Golfcourse Swell Statistics, Spring: All Swell – Any Wind

The graph shows the combination of swells directed at Golfcourse through a typical northern hemisphere spring. It is based on 8682 NWW3 model predictions since 2007 (values every 3 hours). The wave model does not forecast surf and wind right at the coastline so we have chosen the optimum grid node based on what we know about Golfcourse. In the case of Golfcourse, the best grid node is 42 km away (26 miles).

The rose diagram illustrates the distribution of swell sizes and swell direction, while the graph at the bottom shows the same thing without direction information. Five colours illustrate increasing wave sizes. Blue shows the smallest swells, less that 0.5m (1.5 feet) high. These were forecast only 19% of the time. Green and yellow represent increasing swell sizes and red shows biggest swells greater than >3m (>10ft). In either graph, the area of any colour is proportional to how frequently that size swell was forecast.

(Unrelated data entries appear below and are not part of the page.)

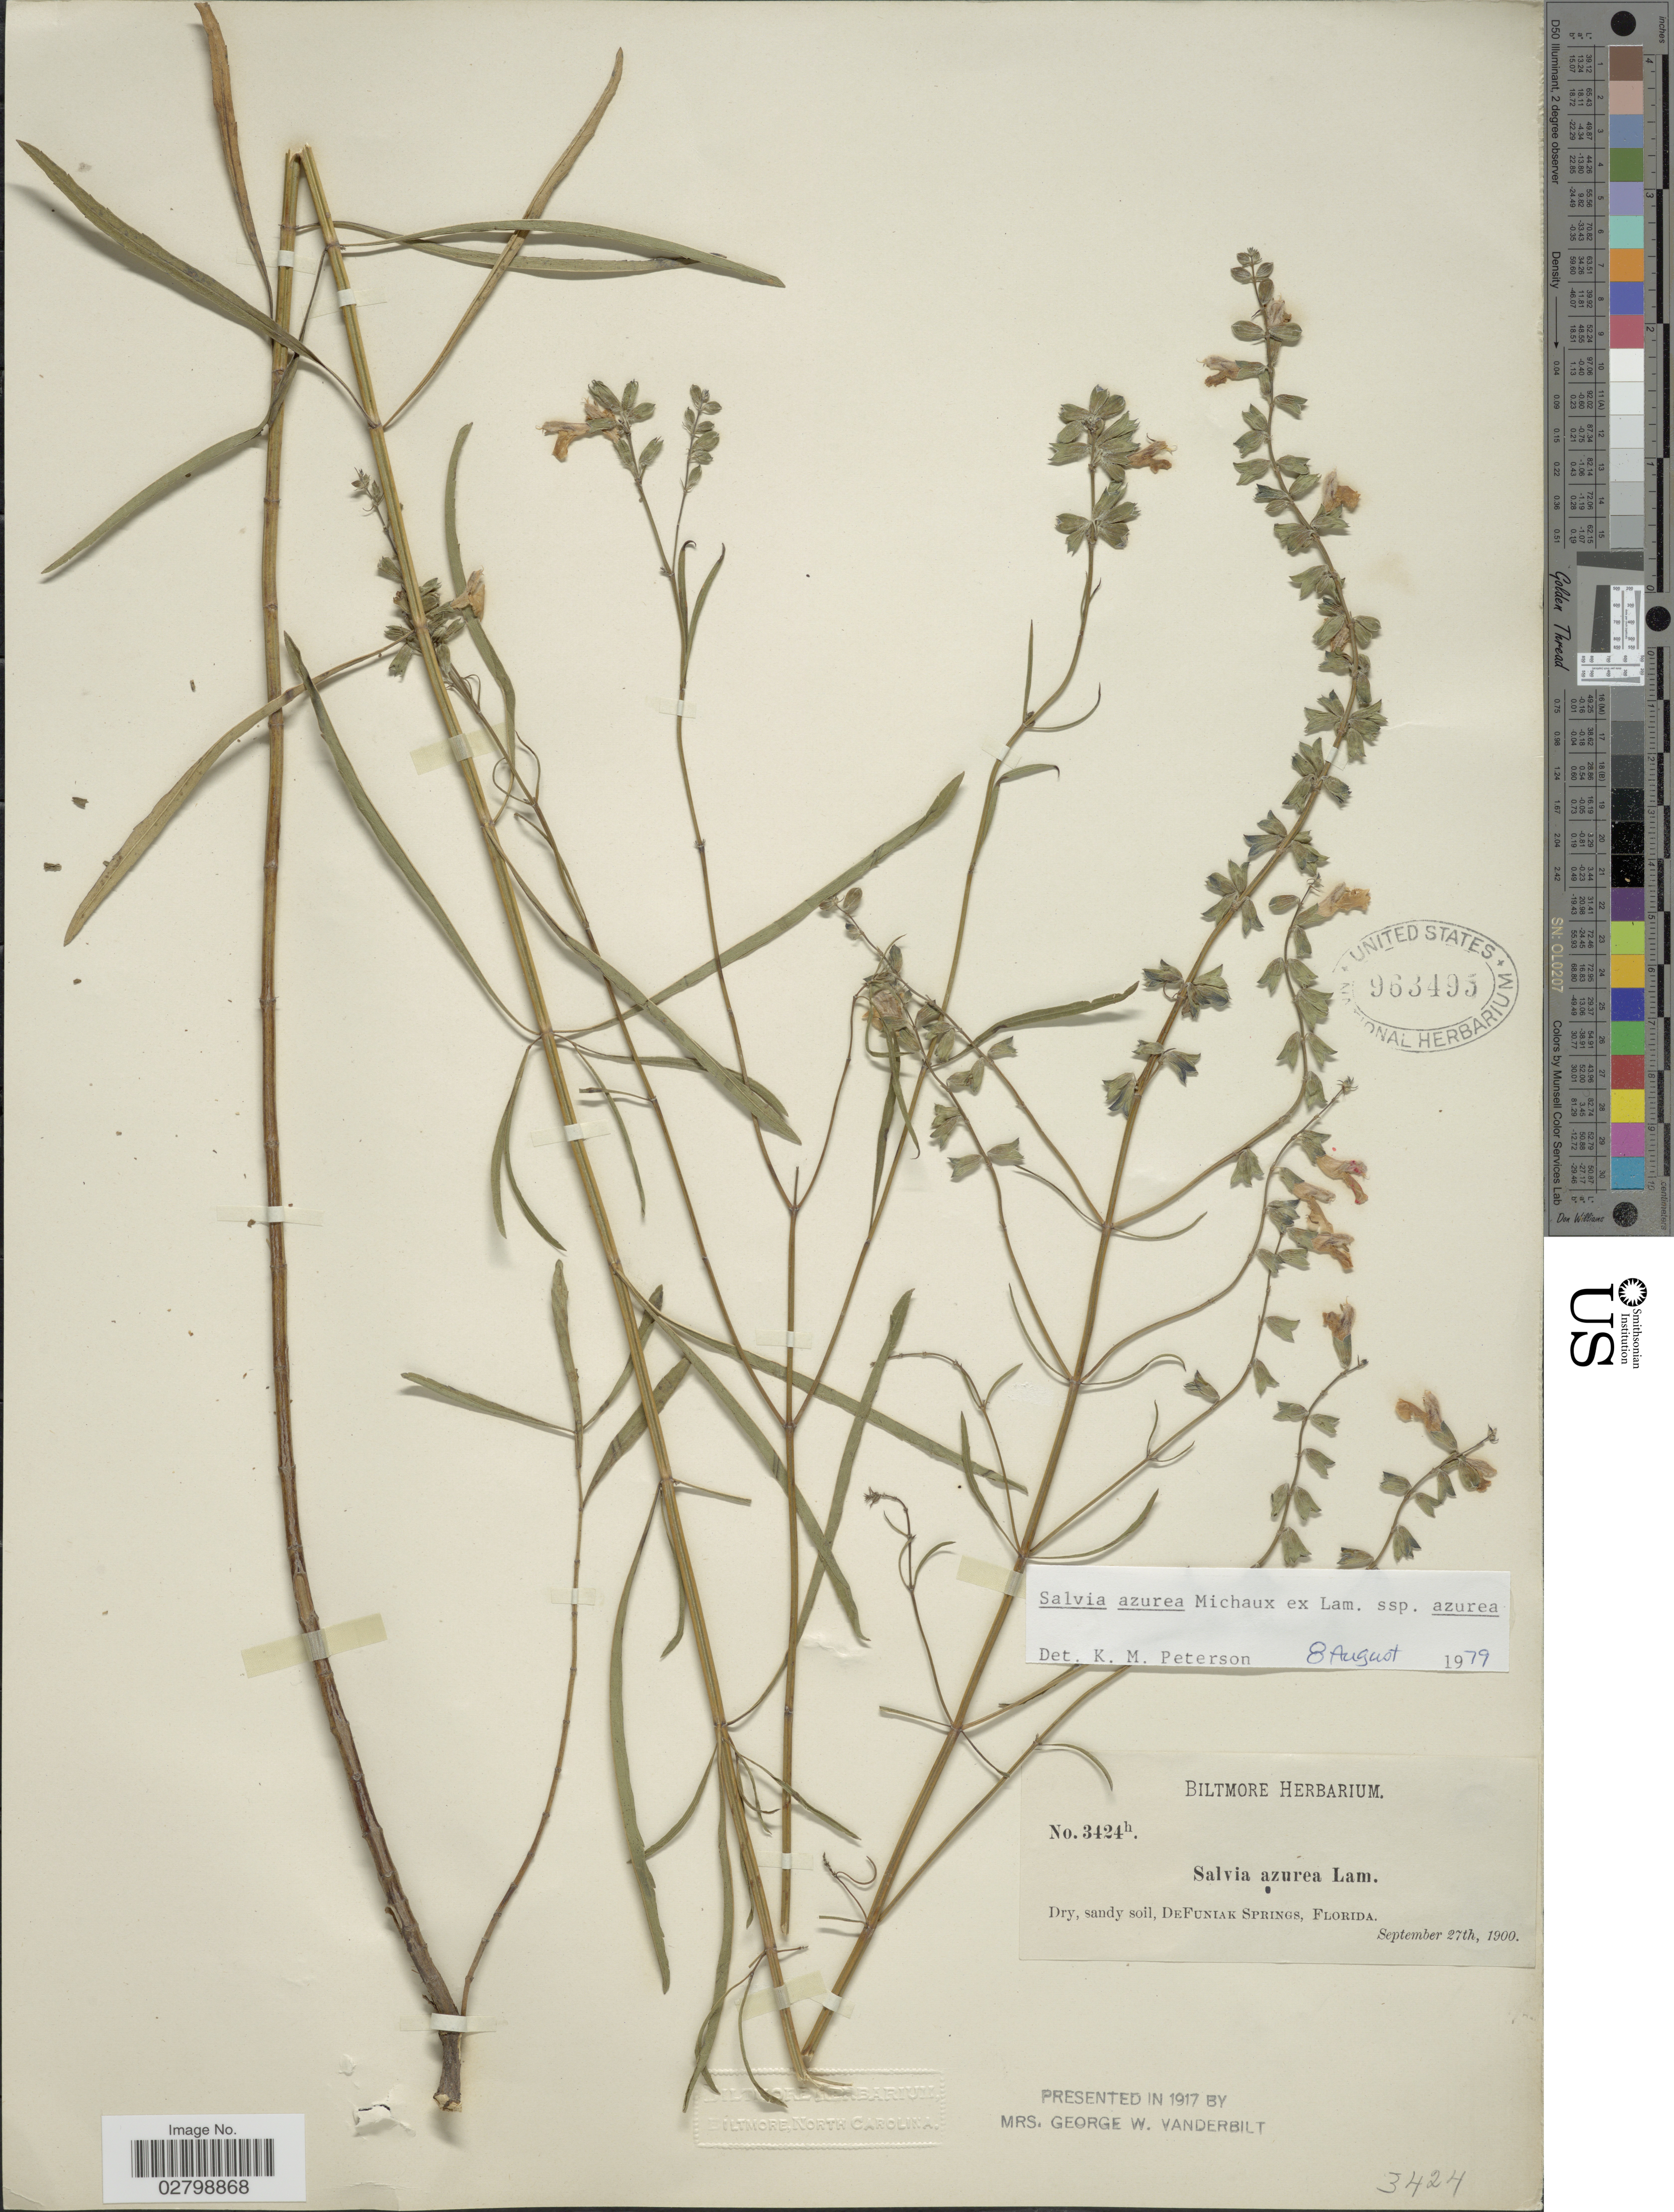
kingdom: Plantae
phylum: Tracheophyta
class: Magnoliopsida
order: Lamiales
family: Lamiaceae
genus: Salvia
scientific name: Salvia azurea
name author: Michx. ex Vahl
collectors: ex herb. Biltmore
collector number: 3424h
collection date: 1900-09-27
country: United States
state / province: Florida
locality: DeFunlak Springs.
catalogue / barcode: US 963495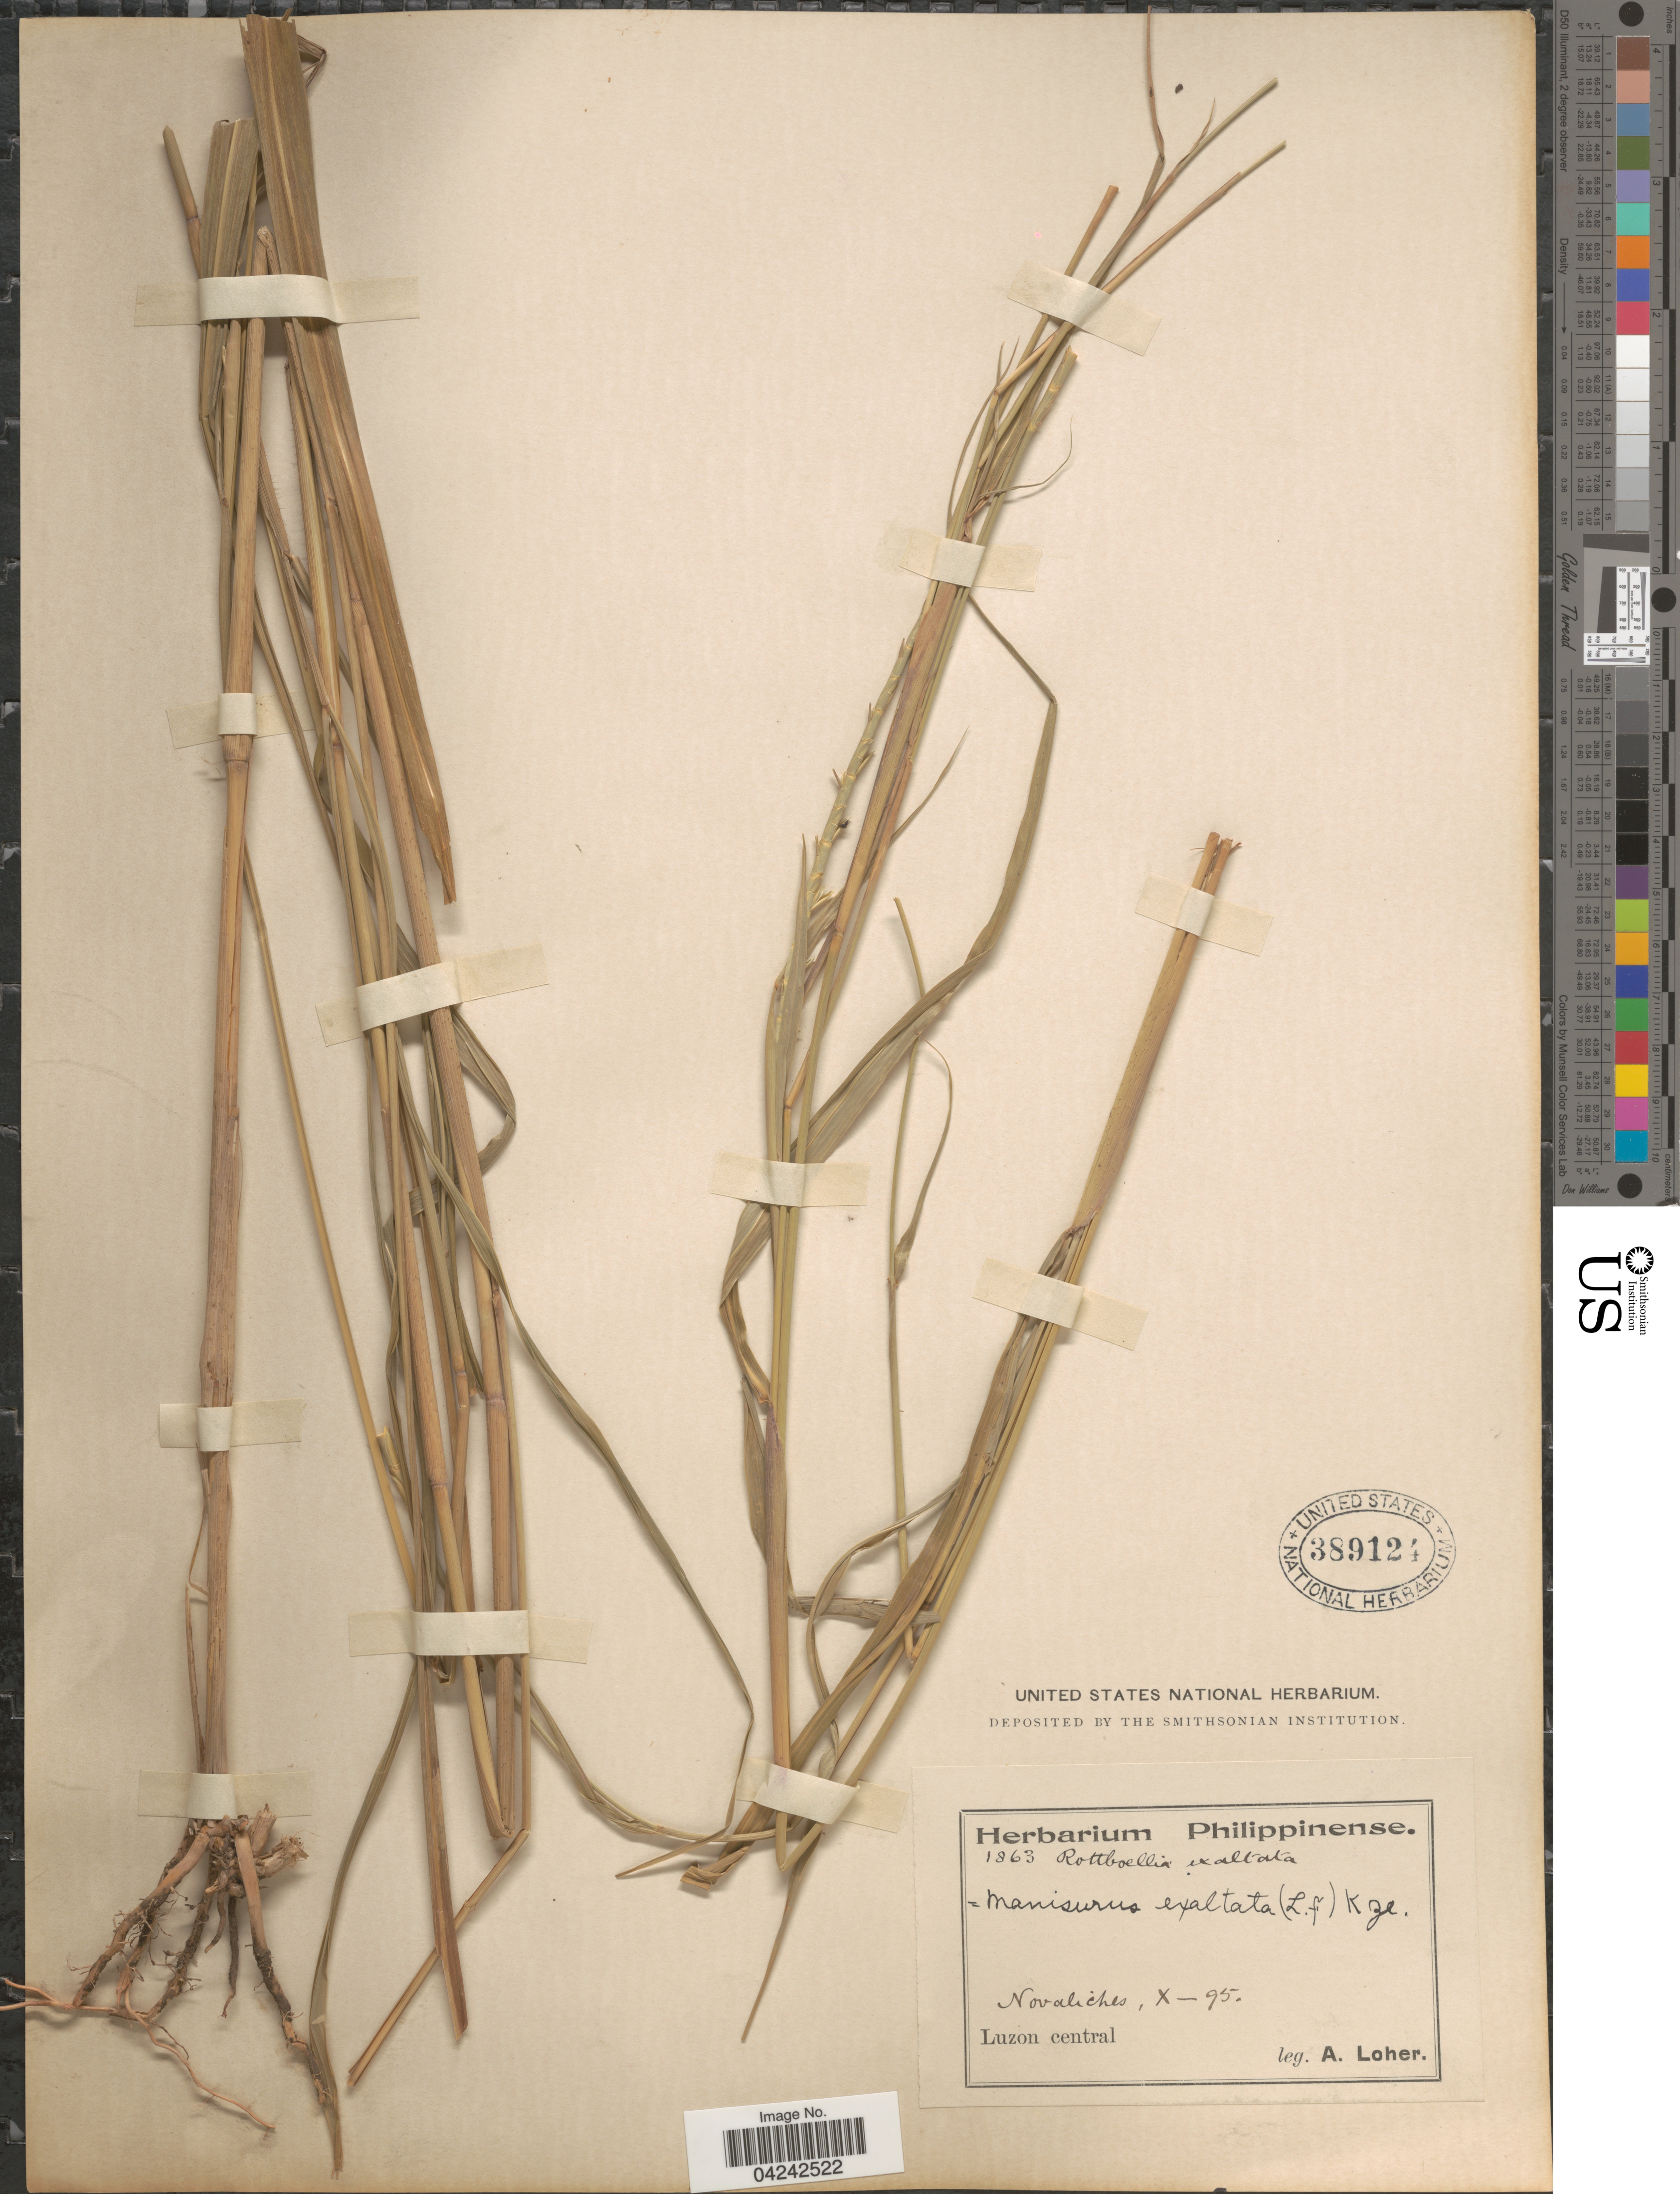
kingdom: Plantae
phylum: Tracheophyta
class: Liliopsida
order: Poales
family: Poaceae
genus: Rottboellia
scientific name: Rottboellia cochinchinensis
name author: (Lour.) Clayton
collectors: A. Loher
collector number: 1863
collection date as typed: Transcribed d/m/y: /10/95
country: Philippines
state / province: Central Luzon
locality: Novaliches. Luzon central.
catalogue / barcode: US 389124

The diagram suggests that the dominant swell direction, shown by the largest spokes, was ESE, whereas the the prevailing wind blows from the NNW. Because the wave model grid is offshore, sometimes a strong offshore wind blows largest waves away from Golfcourse and away from the coast. We lump these in with the no surf category of the bar chart. To keep it simple we don't show these in the rose plot. Because wind determines whether or not waves are surfable at Golfcourse, you can view an alternative image that shows only the swells that were expected to coincide with glassy or offshore wind conditions. Over an average northern hemisphere spring, swells large enough to cause good for surfing waves at Golfcourse run for about 81% of the time.

IMPORTANT: Beta version feature! Swell heights are open water values from NWW3. There is no attempt to model near-shore effects. Coastal wave heights will generally be less, especially if the break does not have unobstructed exposure to the open ocean.